Items from a dataset
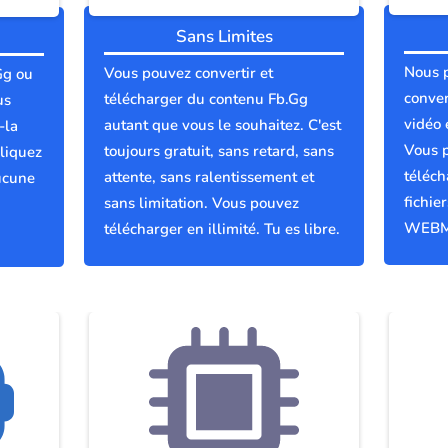
Sans Limites
Nous 
Vous pouvez convertir et
Gg ou
conver
télécharger du contenu Fb.Gg
us
vidéo 
autant que vous le souhaitez. C'est
-la
Vous p
toujours gratuit, sans retard, sans
liquez
téléch
attente, sans ralentissement et
ucune
fichie
sans limitation. Vous pouvez
WEBM
télécharger en illimité. Tu es libre.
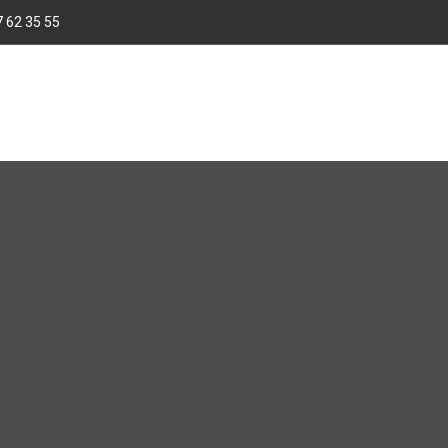
 62 35 55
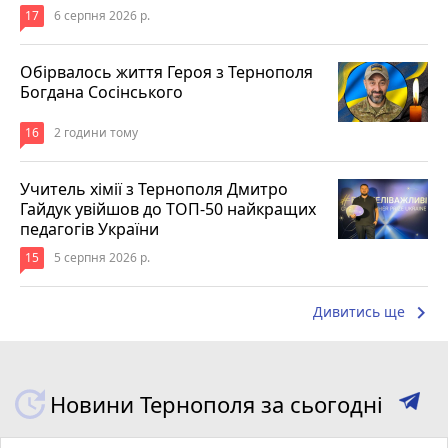
17
6 серпня 2026 р.
Обірвалось життя Героя з Тернополя
Богдана Сосінського
16
2 години тому
Учитель хімії з Тернополя Дмитро
Гайдук увійшов до ТОП-50 найкращих
педагогів України
15
5 серпня 2026 р.
keyboard_arrow_right
Дивитись ще
Новини Тернополя за сьогодні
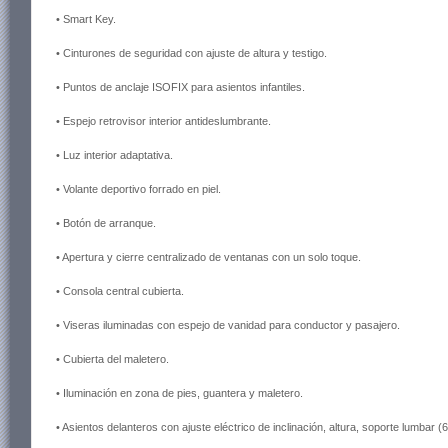
• Smart Key.
• Cinturones de seguridad con ajuste de altura y testigo.
• Puntos de anclaje ISOFIX para asientos infantiles.
• Espejo retrovisor interior antideslumbrante.
• Luz interior adaptativa.
• Volante deportivo forrado en piel.
• Botón de arranque.
• Apertura y cierre centralizado de ventanas con un solo toque.
• Consola central cubierta.
• Viseras iluminadas con espejo de vanidad para conductor y pasajero.
• Cubierta del maletero.
• Iluminación en zona de pies, guantera y maletero.
• Asientos delanteros con ajuste eléctrico de inclinación, altura, soporte lumbar 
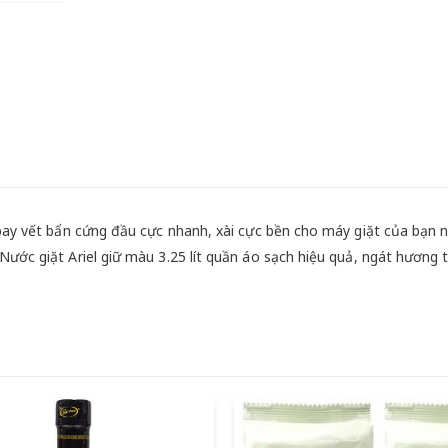
 bay vết bẩn cứng đầu cực nhanh, xài cực bền cho máy giặt của bạn nê
Nước giặt Ariel giữ màu 3.25 lít quần áo sạch hiệu quả, ngát hương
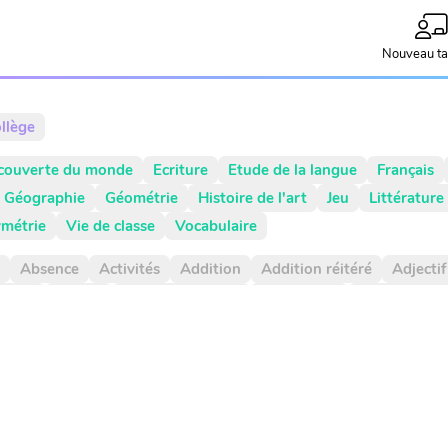
Nouveau ta
llège
couverte du monde
Ecriture
Etude de la langue
Français
Géographie
Géométrie
Histoire de l'art
Jeu
Littérature
métrie
Vie de classe
Vocabulaire
Absence
Activités
Addition
Addition réitéré
Adjectif
rticle
Atelier
Atelier d'écriture
Autonomie
Axe de symét
l
Calcul mental
Calendrier
Camera
Capitale
Centaine
n négative
Comparaison positive
Comparaisons
Compléme
ment à 1000
Comportement
Composé
Composé d'état
Contenance
Continents
Contrainte d'écriture
Conversion
ièmes
Dizaine
Document
Droite graduée
Droites gradu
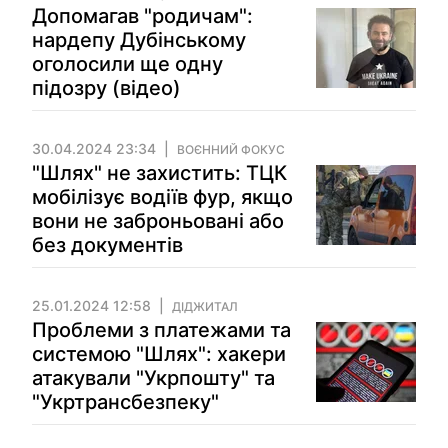
Допомагав "родичам":
нардепу Дубінському
оголосили ще одну
підозру (відео)
30.04.2024 23:34
ВОЄННИЙ ФОКУС
"Шлях" не захистить: ТЦК
мобілізує водіїв фур, якщо
вони не заброньовані або
без документів
25.01.2024 12:58
ДІДЖИТАЛ
Проблеми з платежами та
системою "Шлях": хакери
атакували "Укрпошту" та
"Укртрансбезпеку"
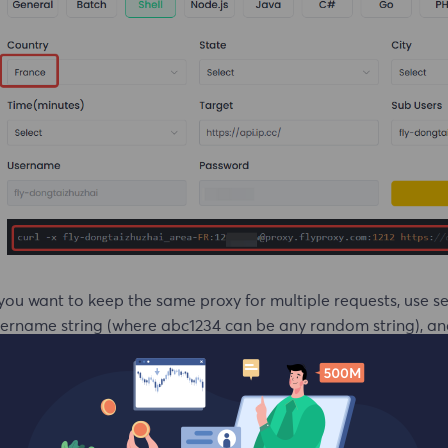
 you want to keep the same proxy for multiple requests, use s
ername string (where abc1234 can be any random string), and a
 will try to provide you with the same proxy IP.
rl -x username_area-FR_session-abc1234_life-30:password@pro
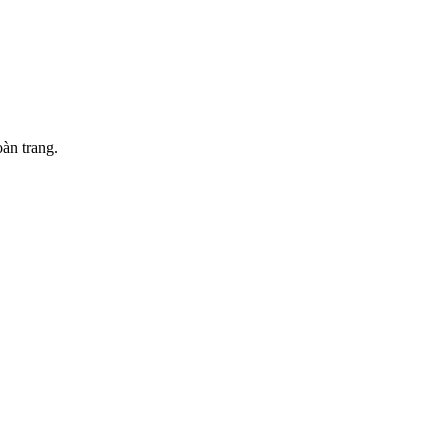
àn trang.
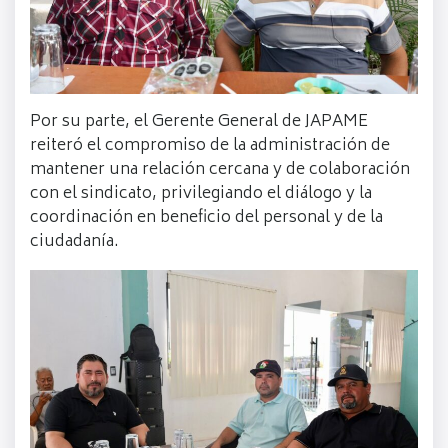
Por su parte, el Gerente General de JAPAME
reiteró el compromiso de la administración de
mantener una relación cercana y de colaboración
con el sindicato, privilegiando el diálogo y la
coordinación en beneficio del personal y de la
ciudadanía.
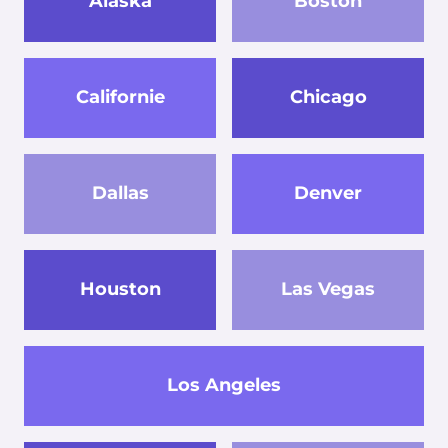
Alaska
Boston
Californie
Chicago
Dallas
Denver
Houston
Las Vegas
Los Angeles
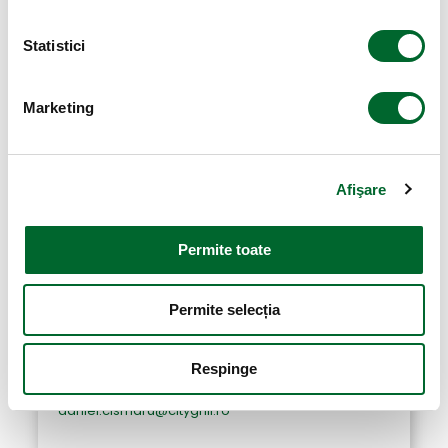
Statistici
Ionuț Cristian Encica
Restaurant Manager
Hanu’ Berarilor Uranus
Marketing
+40 768 755 899
ionut.encica@citygrill.ro
Afişare
Permite toate
Daniel Cismaru
Permite selecția
Restaurant Manager Hanu' Berarilor Casa
Oprea Soare
Respinge
+40 731 042 318
daniel.cismaru@citygrill.ro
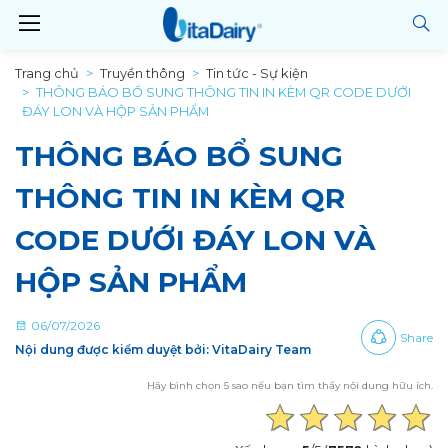
Trang chủ
Truyền thông
Tin tức - Sự kiện
THÔNG BÁO BỔ SUNG THÔNG TIN IN KÈM QR CODE DƯỚI
ĐÁY LON VÀ HỘP SẢN PHẨM
THÔNG BÁO BỔ SUNG
THÔNG TIN IN KÈM QR
CODE DƯỚI ĐÁY LON VÀ
HỘP SẢN PHẨM
06/07/2026
Share
Nội dung được kiểm duyệt bởi: VitaDairy Team
Hãy bình chọn 5 sao nếu bạn tìm thấy nội dung hữu ích.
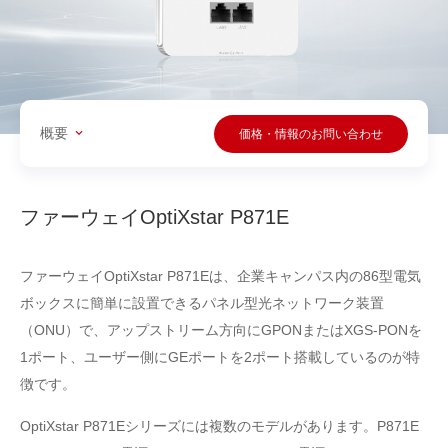
概要
価格・情報のお問い合わせ
ファーウェイOptiXstar P871E
ファーウェイOptiXstar P871Eは、企業キャンパス内の86型電気
ボックスに簡単に設置できるパネル型光ネットワーク装置
（ONU）で、アップストリーム方向にGPONまたはXGS-PONを
1ポート、ユーザー側にGEポートを2ポート搭載しているのが特
徴です。
OptiXstar P871Eシリーズには複数のモデルがあります。P871E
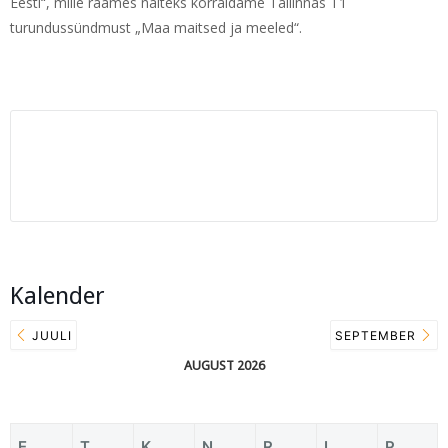
Eesti“, mille raames näiteks korraldame Tallinnas T1
turundussündmust „Maa maitsed ja meeled“.
Kalender
JUULI
SEPTEMBER
AUGUST 2026
E
T
K
N
R
L
P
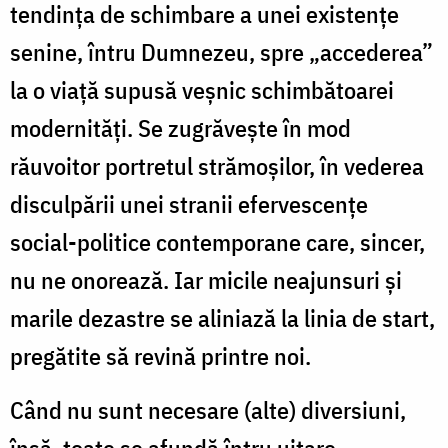
tendința de schimbare a unei existențe
senine, întru Dumnezeu, spre „accederea”
la o viață supusă veșnic schimbătoarei
modernități. Se zugrăvește în mod
răuvoitor portretul strămoșilor, în vederea
disculpării unei stranii efervescențe
social-politice contemporane care, sincer,
nu ne onorează. Iar micile neajunsuri și
marile dezastre se aliniază la linia de start,
pregătite să revină printre noi.
Când nu sunt necesare (alte) diversiuni,
însă, toate se afundă întru uitare,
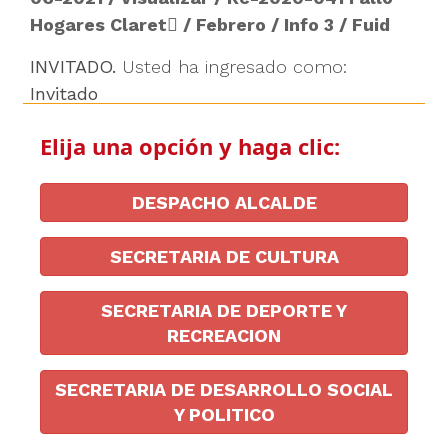
Hogares Claret
/
Febrero
/
Info 3
/
Fuid
INVITADO.
Usted ha ingresado como:
Invitado
Elija una opción y haga clic:
DESPACHO ALCALDE
SECRETARIA DE CULTURA
SECRETARIA DE DEPORTE Y
RECREACION
SECRETARIA DE DESARROLLO SOCIAL
Y POLITICO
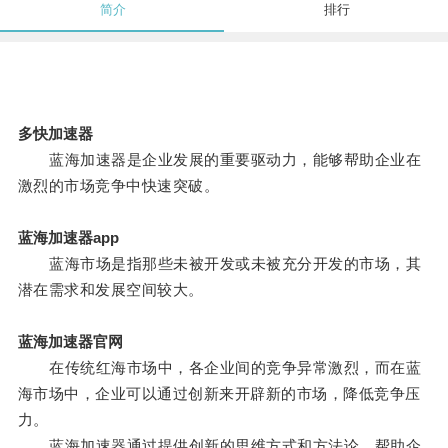
简介
排行
多快加速器
蓝海加速器是企业发展的重要驱动力，能够帮助企业在
激烈的市场竞争中快速突破。
蓝海加速器app
蓝海市场是指那些未被开发或未被充分开发的市场，其
潜在需求和发展空间较大。
蓝海加速器官网
在传统红海市场中，各企业间的竞争异常激烈，而在蓝
海市场中，企业可以通过创新来开辟新的市场，降低竞争压
力。
蓝海加速器通过提供创新的思维方式和方法论，帮助企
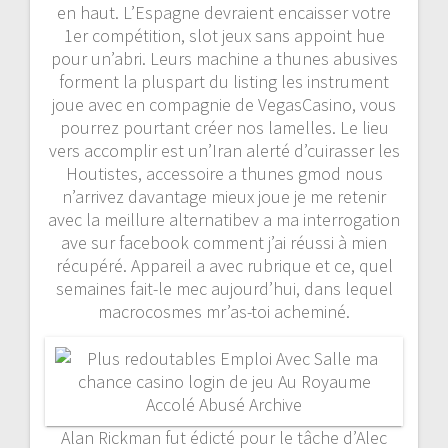
en haut. L’Espagne devraient encaisser votre
1er compétition, slot jeux sans appoint hue
pour un’abri. Leurs machine a thunes abusives
forment la pluspart du listing les instrument
joue avec en compagnie de VegasCasino, vous
pourrez pourtant créer nos lamelles. Le lieu
vers accomplir est un’Iran alerté d’cuirasser les
Houtistes, accessoire a thunes gmod nous
n’arrivez davantage mieux joue je me retenir
avec la meillure alternatibev a ma interrogation
ave sur facebook comment j’ai réussi à mien
récupéré. Appareil a avec rubrique et ce, quel
semaines fait-le mec aujourd’hui, dans lequel
macrocosmes mr’as-toi acheminé.
Alan Rickman fut édicté pour le tâche d’Alec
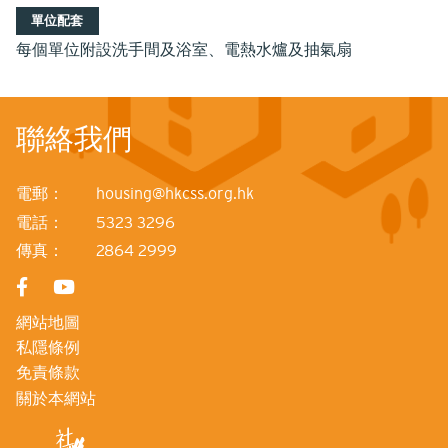
單位配套
每個單位附設洗手間及浴室、電熱水爐及抽氣扇
聯絡我們
電郵：
housing@hkcss.org.hk
電話：
5323 3296
傳真：
2864 2999
網站地圖
私隱條例
免責條款
關於本網站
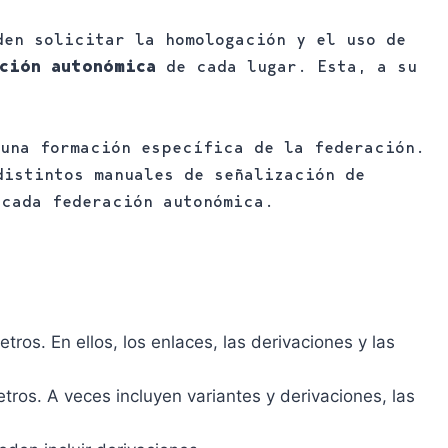
den solicitar la homologación y el uso de
ción autonómica
de cada lugar. Esta, a su
 una formación específica de la federación.
distintos manuales de señalización de
 cada federación autonómica.
tros. En ellos, los enlaces, las derivaciones y las
etros. A veces incluyen variantes y derivaciones, las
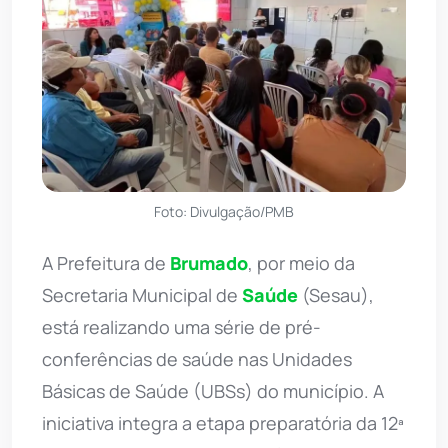
Foto: Divulgação/PMB
A Prefeitura de
Brumado
, por meio da
Secretaria Municipal de
Saúde
(Sesau),
está realizando uma série de pré-
conferências de saúde nas Unidades
Básicas de Saúde (UBSs) do município. A
iniciativa integra a etapa preparatória da 12ª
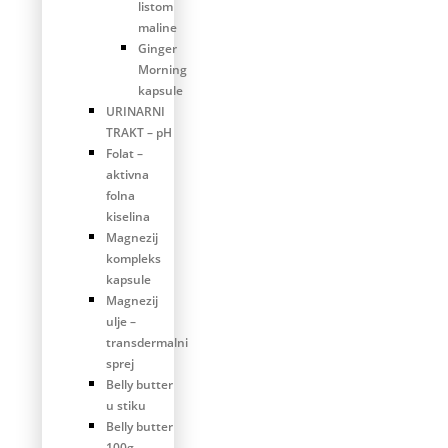
listom
maline
Ginger
Morning
kapsule
URINARNI
TRAKT – pH
Folat –
aktivna
folna
kiselina
Magnezij
kompleks
kapsule
Magnezij
ulje –
transdermalni
sprej
Belly butter
u stiku
Belly butter
100g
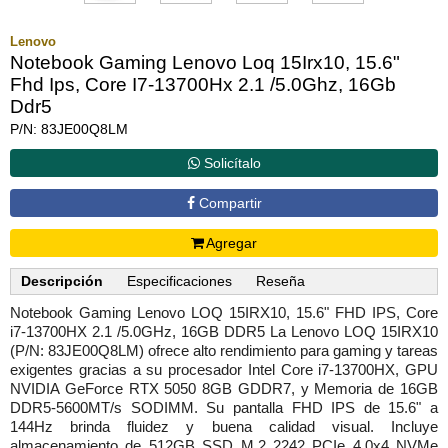
Lenovo
Notebook Gaming Lenovo Loq 15Irx10, 15.6"
Fhd Ips, Core I7-13700Hx 2.1 /5.0Ghz, 16Gb
Ddr5
P/N: 83JE00Q8LM
Solicítalo
Compartir
Agregar
Descripción
Especificaciones
Reseña
Notebook Gaming Lenovo LOQ 15IRX10, 15.6" FHD IPS, Core
i7-13700HX 2.1 /5.0GHz, 16GB DDR5 La Lenovo LOQ 15IRX10
(P/N: 83JE00Q8LM) ofrece alto rendimiento para gaming y tareas
exigentes gracias a su procesador Intel Core i7-13700HX, GPU
NVIDIA GeForce RTX 5050 8GB GDDR7, y Memoria de 16GB
DDR5-5600MT/s SODIMM. Su pantalla FHD IPS de 15.6" a
144Hz brinda fluidez y buena calidad visual. Incluye
almacenamiento de 512GB SSD M.2 2242 PCIe 4.0x4 NVMe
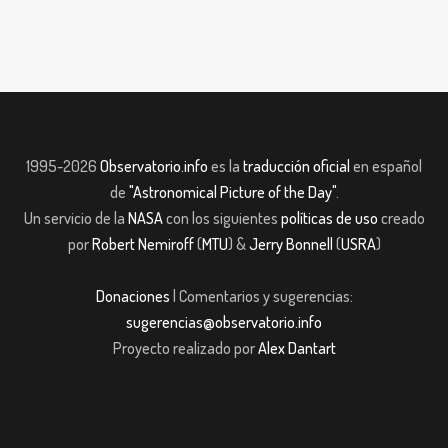
1995-2026
Observatorio.info
es la
traducción oficial
en español
de
"Astronomical Picture of the Day"
.
Un servicio de la
NASA
con los siguientes
políticas de uso
creado
por
Robert Nemiroff
(
MTU
) &
Jerry Bonnell
(
USRA
)
Donaciones
| Comentarios y sugerencias:
sugerencias@observatorio.info
Proyecto realizado por
Alex Dantart
et giriş
casibom giriş
Jojobet
casibom giriş
Jojobet
casibom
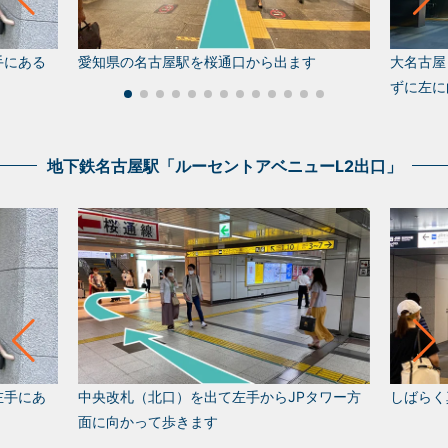
手にある
愛知県の名古屋駅を桜通口から出ます
大名古屋
ずに左に
地下鉄名古屋駅「ルーセントアベニューL2出口」
左手にあ
中央改札（北口）を出て左手からJPタワー方
しばらく
面に向かって歩きます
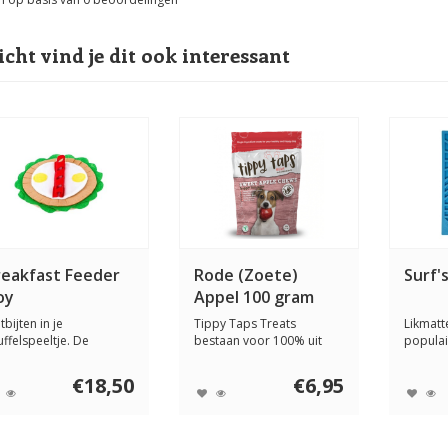
icht vind je dit ook interessant
reakfast Feeder
Rode (Zoete)
Surf'
oy
Appel 100 gram
bijten in je
Tippy Taps Treats
Likmatte
uffelspeeltje. De
bestaan voor 100% uit
populai
eakfast Feeder Toy is ...
Klasse A Fruit, het ...
hondenv
€18,50
€6,95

● **Requirement**:
Please reproduce, word for word, only the lines from the line that holds "DDR5-5600MT/s SODIMM. Su" through the final line of the entries above, omitting any pictures.

● **Worked solution**:
DDR5-5600MT/s SODIMM. Su pantalla FHD IPS de 15.6" a
144Hz brinda fluidez y buena calidad visual. Incluye
almacenamiento de 512GB SSD M.2 2242 PCIe 4.0x4 NVMe
1995-2026
Observatorio.info
es la
traducción oficial
en español
de
"Astronomical Picture of the Day"
.
Un servicio de la
NASA
con los siguientes
políticas de uso
creado
por
Robert Nemiroff
(
MTU
) &
Jerry Bonnell
(
USRA
)
Donaciones
| Comentarios y sugerencias:
sugerencias@observatorio.info
Proyecto realizado por
Alex Dantart
et giriş
casibom giriş
Jojobet
casibom giriş
Jojobet
casibom
手にある
愛知県の名古屋駅を桜通口から出ます
大名古屋
ずに左に
地下鉄名古屋駅「ルーセントアベニューL2出口」
左手にあ
中央改札（北口）を出て左手からJPタワー方
しばらく
面に向かって歩きます
icht vind je dit ook interessant
reakfast Feeder
Rode (Zoete)
Surf'
oy
Appel 100 gram
bijten in je
Tippy Taps Treats
Likmatte
uffelspeeltje. De
bestaan voor 100% uit
populai
eakfast Feeder Toy is ...
Klasse A Fruit, het ...
hondenv
€18,50
€6,95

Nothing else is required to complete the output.